Posisi Azerbaijan pada Selasa (19/9/2023) tidak kenal kompromi, karena menyerukan “penarikan angkatan bersenjata Armenia tanpa syarat dan sepenuhnya” dan “pembubaran rezim boneka” di Nagorno-Karabakh.
Berdasarkan ketentuan gencatan senjata pada Rabu (20/9/2023), Nagorno-Karabakh telah membubarkan tentaranya, sementara Armenia terus bersikeras bahwa mereka tidak memiliki kehadiran militer sendiri di wilayah tersebut. Sejauh mana Azerbaijan bersedia mendesak pembubaran pemerintahan de facto masih belum jelas.
Bagaimana keterlibatan Rusia dan Turki?
Rusia adalah sekutu bersejarah Armenia, sementara Turki telah lama memberikan dukungan kepada Azerbaijan.
Presiden Turki Recep Tayyip Erdogan mengatakan Turki mendukung “langkah yang diambil Azerbaijan, di mana kami bertindak dengan semboyan satu bangsa, dua negara, untuk melindungi integritas wilayahnya,” dalam pidatonya di sesi ke-78 Majelis Umum PBB pada Selasa (19/9/2023).
Turki sendiri telah melancarkan kampanye pembersihan etnis terhadap orang-orang Armenia, dalam genosida terhadap warga Armenia di Kekaisaran Ottoman selama Perang Dunia I.
Juru bicara Kremlin Dmitry Peskov menyatakan “keprihatinan terhadap peningkatan tajam ketegangan dan pecahnya permusuhan.”
Namun, kekerasan terbaru ini terjadi pada saat apa yang menurut beberapa analis mungkin merupakan keretakan hubungan erat antara Armenia dan Rusia.
Armenia selama beberapa dekade mempercayai Rusia sebagai satu-satunya penjamin keamanannya, yang menurut Moskow disediakan melalui Organisasi Perjanjian Keamanan Kolektif (CSTO), sebuah aliansi militer negara-negara pasca-Soviet yang mencakup Armenia tetapi tidak mencakup Azerbaijan.
Namun Armenia semakin frustrasi dengan keengganan atau ketidakmampuan Rusia untuk mempertahankan negaranya dari agresi Azerbaijan, seiring dengan berkembangnya hubungan antara Moskow dan Baku.
Ketika Rusia gagal memenuhi komitmennya, para analis mengatakan kepada CNN bahwa Armenia merasa tidak punya pilihan selain melakukan diversifikasi aparat keamanannya.
Bulan ini, Armenia mengirimkan bantuan kemanusiaan ke Ukraina untuk pertama kalinya.
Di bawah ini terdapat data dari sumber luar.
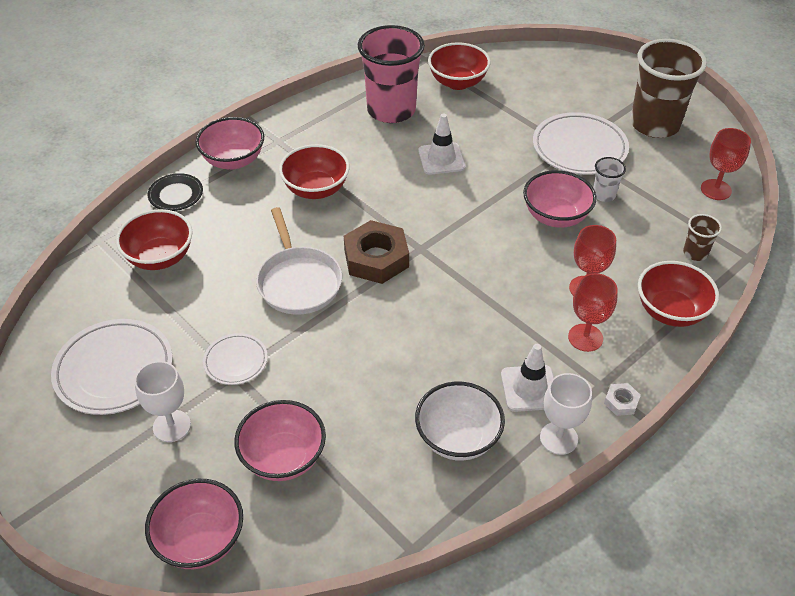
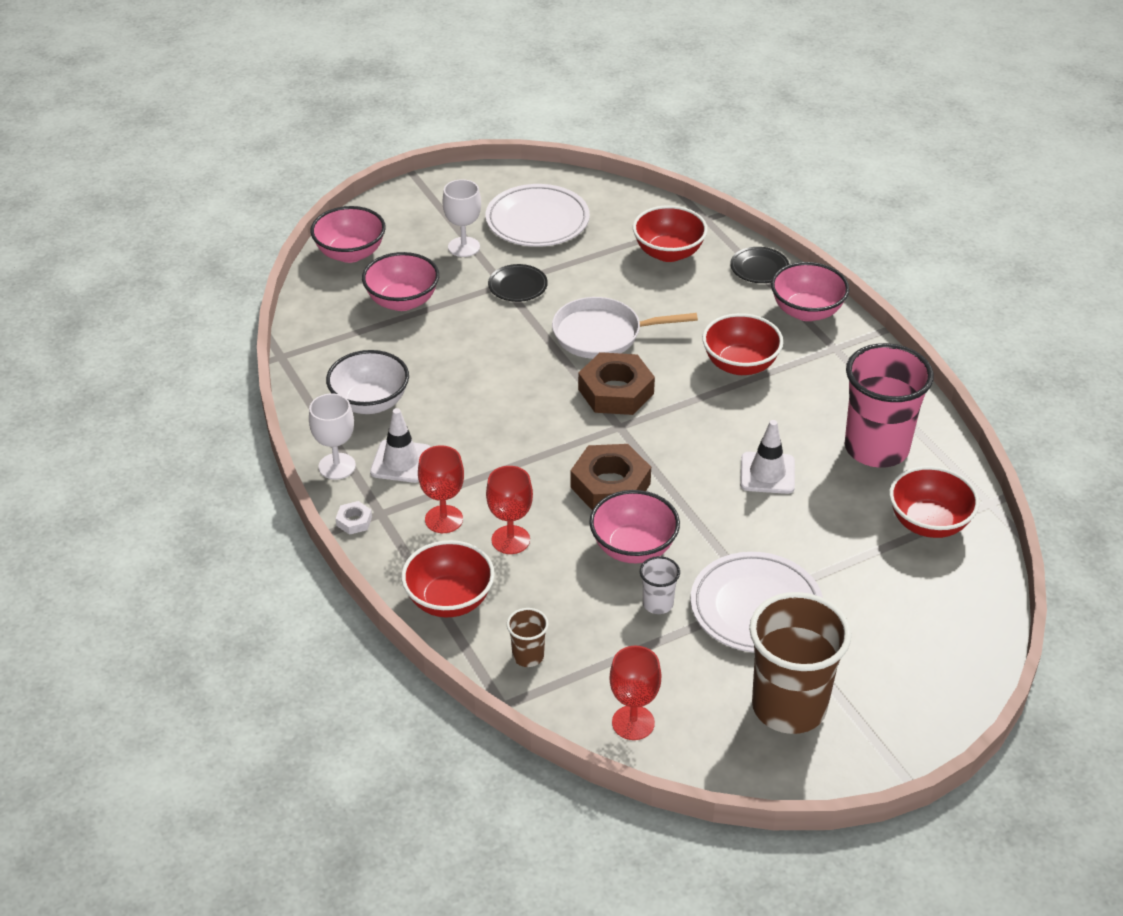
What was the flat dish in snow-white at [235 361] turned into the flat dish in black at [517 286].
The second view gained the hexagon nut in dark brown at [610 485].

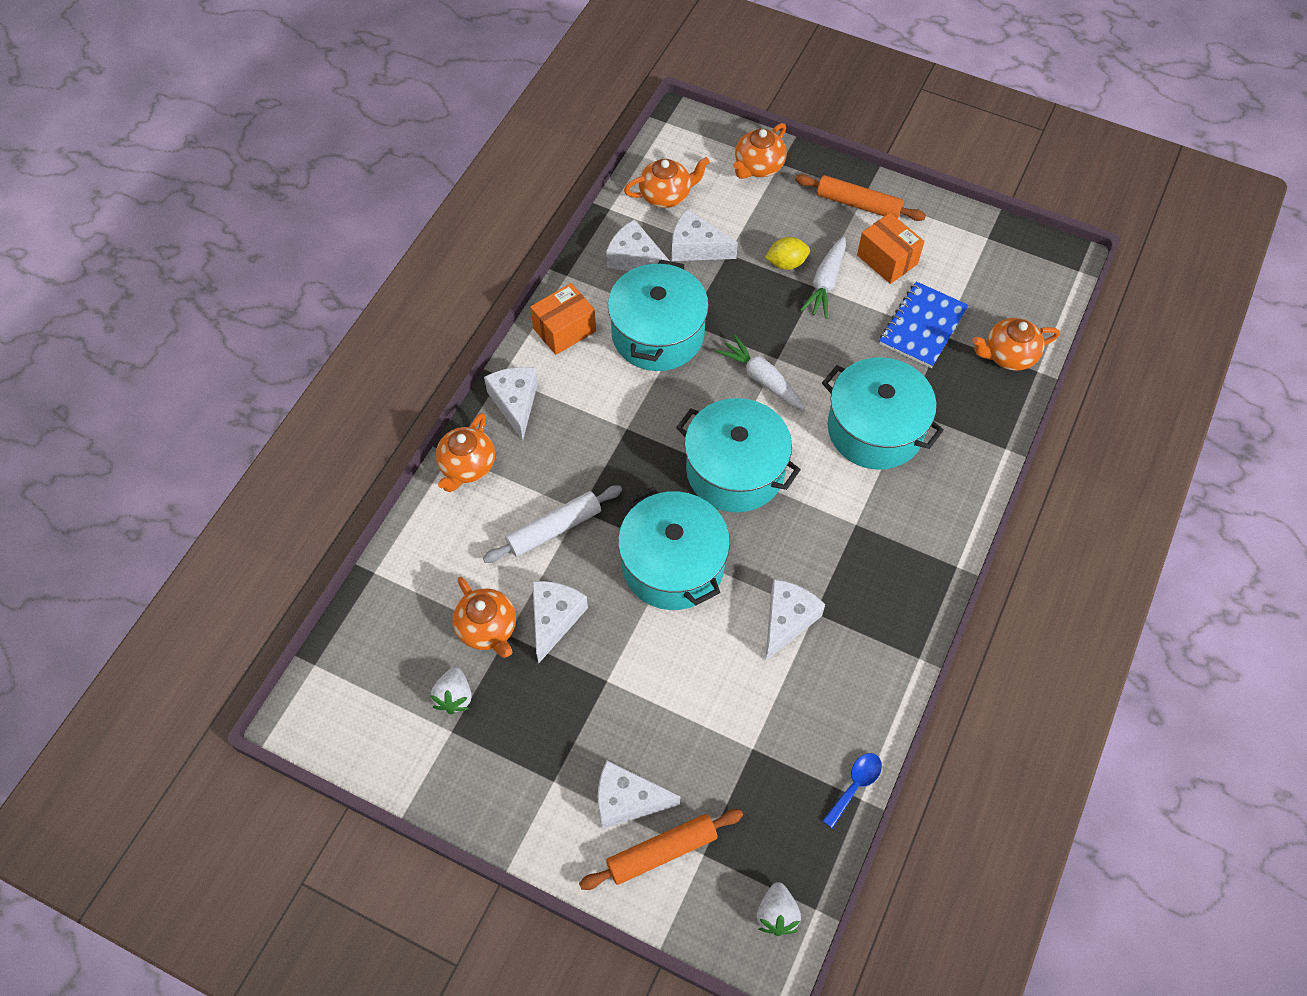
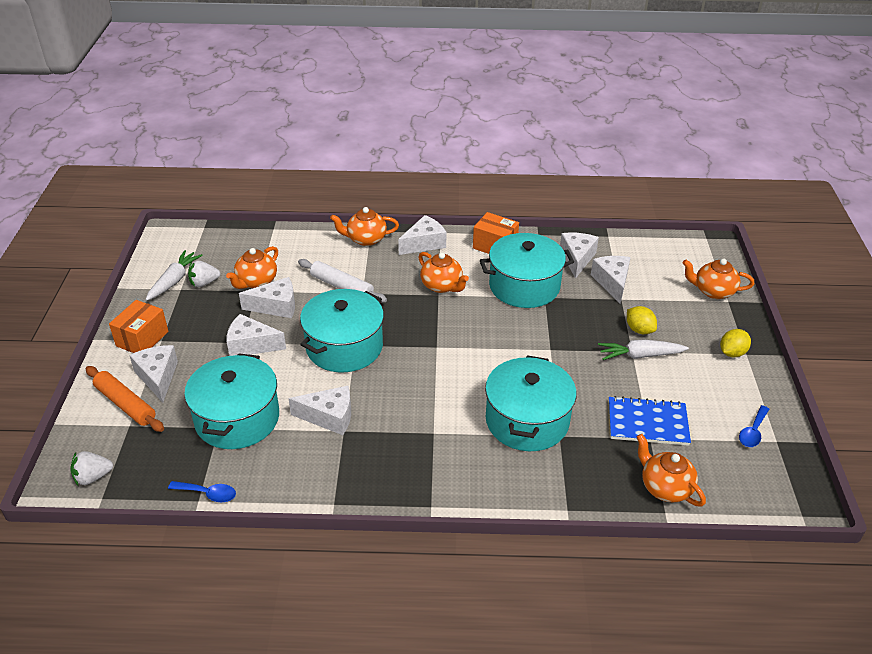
The parcel in orange-coloured ended up elsewhere, having gone from [887 259] to [142 339].
The toy carrot in snow-white ended up elsewhere, having gone from [761 378] to [174 281].
The pot in turquoise ended up elsewhere, having gone from [735 470] to [237 418].
The second view gained the piece of cheese in snow-white at [251 345].
The teapot in orange-coloured ended up elsewhere, having gone from [666 195] to [442 286].
Where the dough roller in orange-coloured stood at [858 204], the citrus fruit in yellow came to stand at [732 353].
The second view gained the tablespoon in cobalt at [753 432].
Negara ini kemudian menjadi tuan rumah latihan militer gabungan dengan AS. Parlemennya juga akan meratifikasi Statuta Roma ICC – yang berarti mereka wajib menangkap Presiden Rusia Vladimir Putin jika dia menginjakkan kaki di negara tersebut.
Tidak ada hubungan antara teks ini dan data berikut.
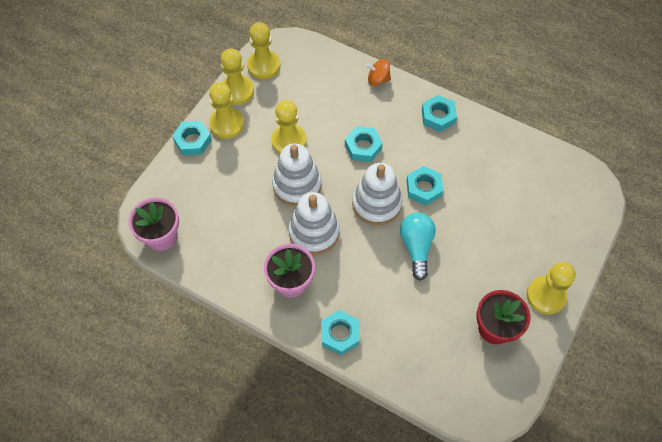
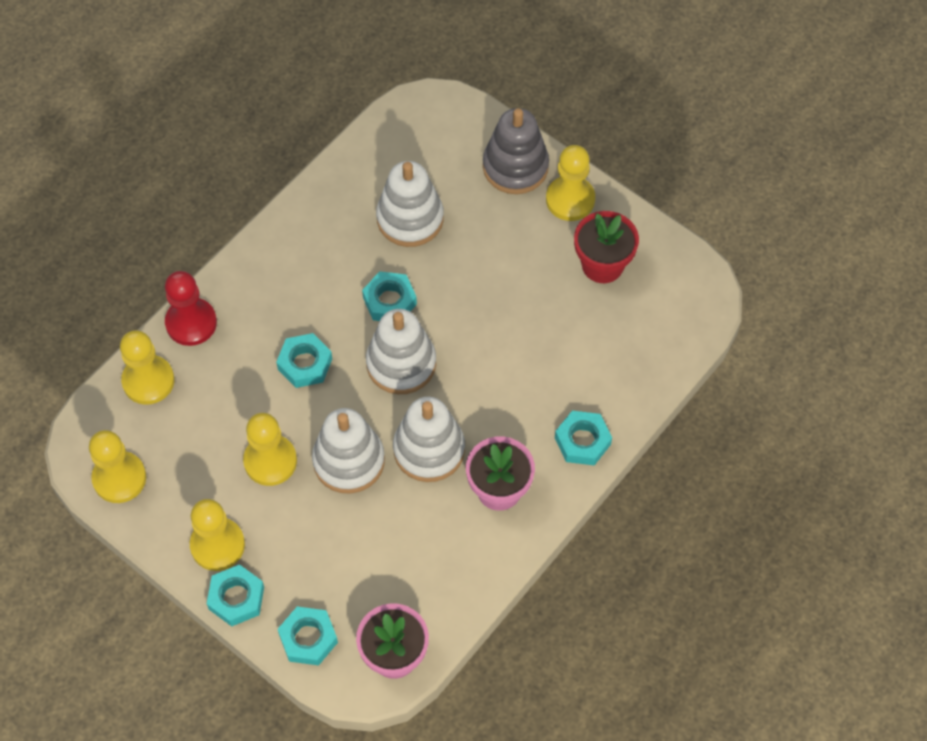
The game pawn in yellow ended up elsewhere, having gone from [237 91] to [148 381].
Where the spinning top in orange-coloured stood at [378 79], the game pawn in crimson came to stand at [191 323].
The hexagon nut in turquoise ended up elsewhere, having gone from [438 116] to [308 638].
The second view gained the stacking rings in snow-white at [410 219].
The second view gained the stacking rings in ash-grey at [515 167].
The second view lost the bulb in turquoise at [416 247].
Pashinyan mengkritik Rusia pada Selasa (19/9/2023) karena tidak memberi tahu pemerintahnya tentang rencana Azerbaijan untuk melancarkan aksi militer.
“Kami belum menerima informasi apa pun dari mitra kami di Rusia tentang operasi itu,” katanya seperti dikutip oleh Armenpress.
Berita mengenai serangan baru di Nagorno-Karabakh memicu reaksi samar dari tokoh-tokoh terkemuka Rusia yang tidak menunjukkan simpati terhadap Armenia. Margarita Simonyan, pemimpin redaksi Russia Today, mengatakan berita itu tragis, tidak ada harapan dan dapat diprediksi dan menambahkan jika nasib ‘Yudas’ tidak menyenangkan.